Here are the charts that help show what the markets are telling us:
The labor market has improved since the early days of the pandemic. But if you look at it the way the Federal Reserve does, it still has a long way to go.
The real unemployment rate, a broader measure that includes discouraged workers and those only working part time due to a lack of other options, remains in the double-digit percentage range:
The labor-force participation rate has also stayed stubbornly below where it was before the great financial crisis:
The data, among other points, show “the economic recovery remains uneven and far from complete,” Mr. Powell said Tuesday. His concern about the labor market is among the reasons why the Fed will likely hold interest rates at rock bottom for the foreseeable future. That bodes well for riskier assets such as stocks, which investors tend to find more attractive in a low-rate environment.

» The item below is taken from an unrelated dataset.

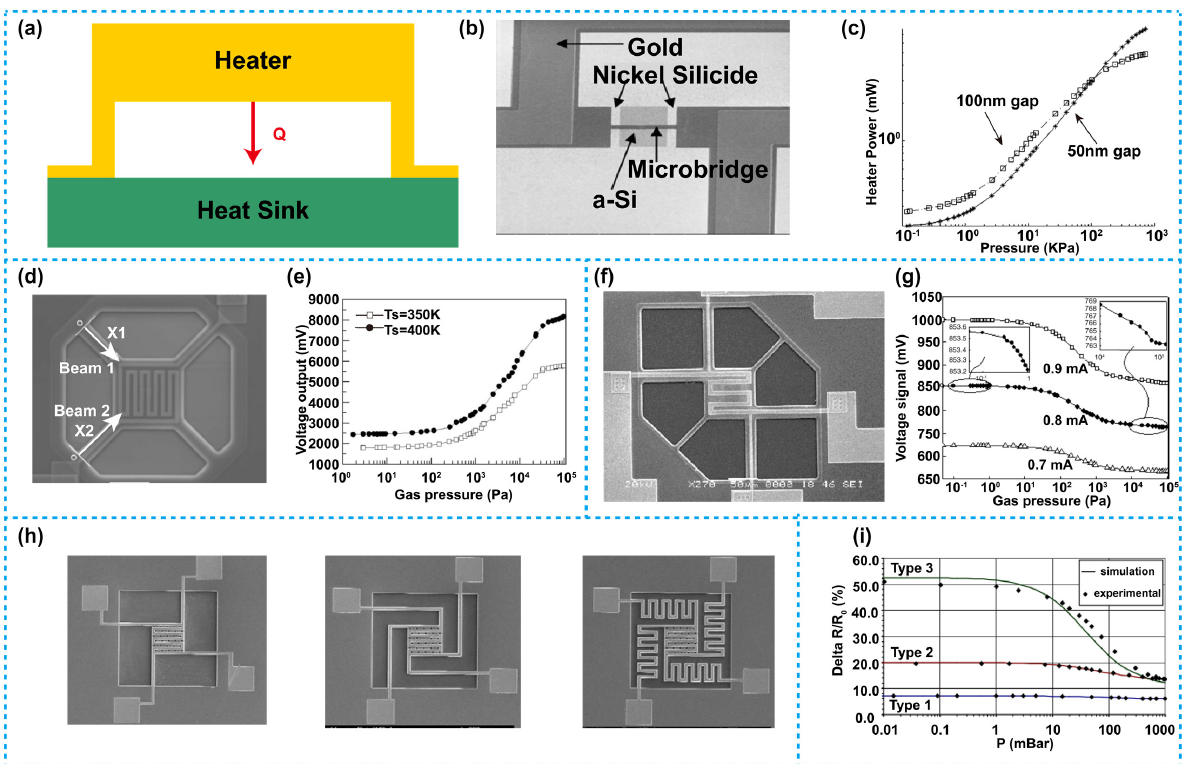
Figure 2. Thermistor-based Pirani sensors with a vertical heat transfer configuration. ( a ) Schematic diagram of such a Pirani sensor. ( b ) A sensor using a NiCr microbridge, such a device has an extremely narrow gap between its heater and the heat sink [66]. ( c ) Heater power variation versus pressure for the sensor in ( b ), the device with a smaller gap between its heater and the heat sink has a larger sensitive range and higher sensitivity. ( d ) A Pirani sensor based on a dielectric membrane structure with four supporting beams [73]. ( e ) The output voltage versus pressure of the sensor in ( d ), its sensitive range was 10 to 10 5 Pa. ( f ) A Pirani sensor based on a dielectric membrane structure with six supporting beams [74]. ( g ) The output voltage versus pressure of the sensor in ( f ), its sensitive range was 10 − 1 to 10 5 Pa. ( h ) A dielectric membrane-based Pirani sensor with three different heater areas [72]. ( i ) The resistance variation versus pressure of the sensors in ( h ), the device with a larger heater area has higher sensitivity and a wider sensitive range than that with a smaller heater area.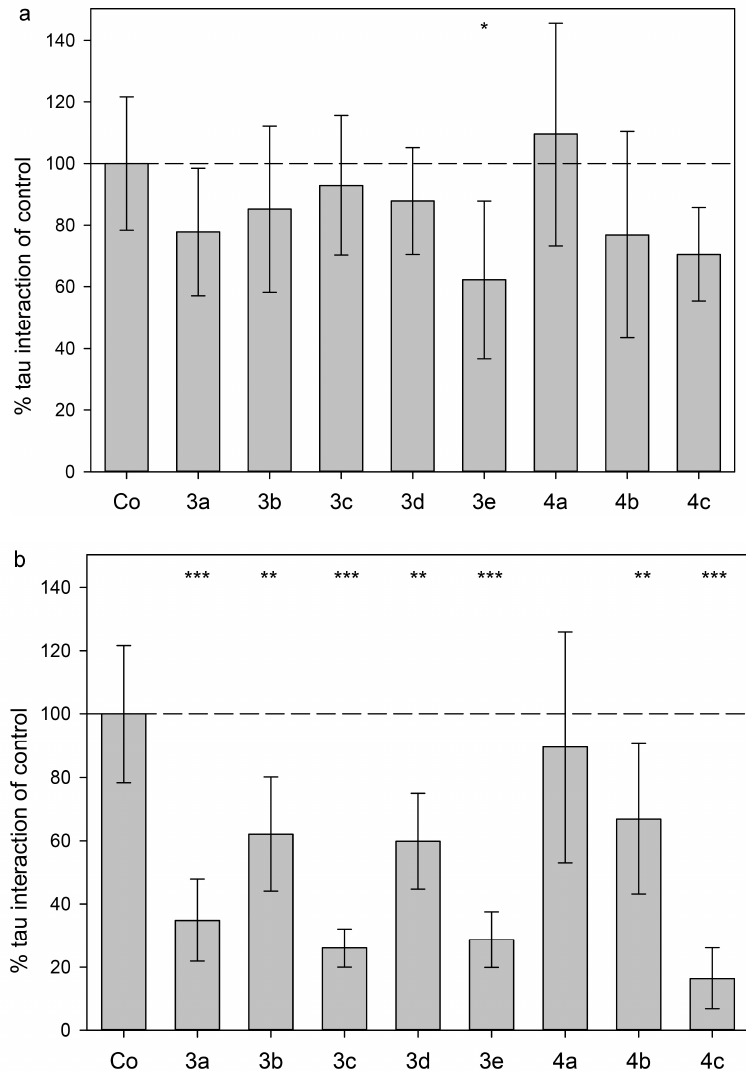
Figure 2. Modulation of tau interaction by protein kinase inhibitors. Tau protein self-interaction was assessed using a split-luciferase assay. Luminescence readings were related to vehicle control (Co) and normalized to the full length constitutively-active NanoLuc luciferase and depicted as mean ± SD. ( a ) Inhibitor concentration of 1 µM and ( b ) inhibitor concentration of 10 µM. * p < 0.05; ** p < 0.01, *** p < 0.001.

Inflation expectations are on the rise.
That makes sense since the Fed has made clear it will keep interest rates low, despite the economy strengthening and the federal government deploying trillions of dollars of fiscal stimulus in response to the pandemic. Theoretically, an improving economy and stimulus checks should encourage consumers to spend more money on goods and services. That in turn could push up inflation.
But skeptics caution that this cycle has played out many times before.
A rise in break-even rates doesn’t necessarily translate into a true and sustained rise in inflation over the long term. That is especially true when there are still millions of workers who are either underemployed or unemployed, and thus not in a position to increase spending.
“We think there’s very little risk to inflation of the likes of the 70s,” said Liz Ann Sonders, chief investment strategist at Charles Schwab & Co.
Retail trading is surging.
Much of the frenzy in stocks such as GameStop and AMC Entertainment Holdings Inc. appears to have been fueled by individual investors, many of whom are trying their hands at trading for the first time. They are exchanging ideas in places such as Reddit forums, Twitter and TikTok.
But consumers aren’t rushing to spend their money on other things.
Individuals who received a stimulus check last spring reported using most of it to pay down debt or to save, versus spending on nonessential items.
Americans have also been saving more of their disposable income than they did during the financial crisis or during the short-lived recession of 2001.
Taken together, the data suggest it is questionable whether there will be a rush among consumers to spend money once the economy fully reopens.
“We know the financial crisis unleashed an era for households of massive deleveraging because of the pain associated with it,” said Ms. Sonders. “Can we make the assumption that we’re going to take savings back to the old normal? Or is this crisis one that’s going to unleash major frugality again?”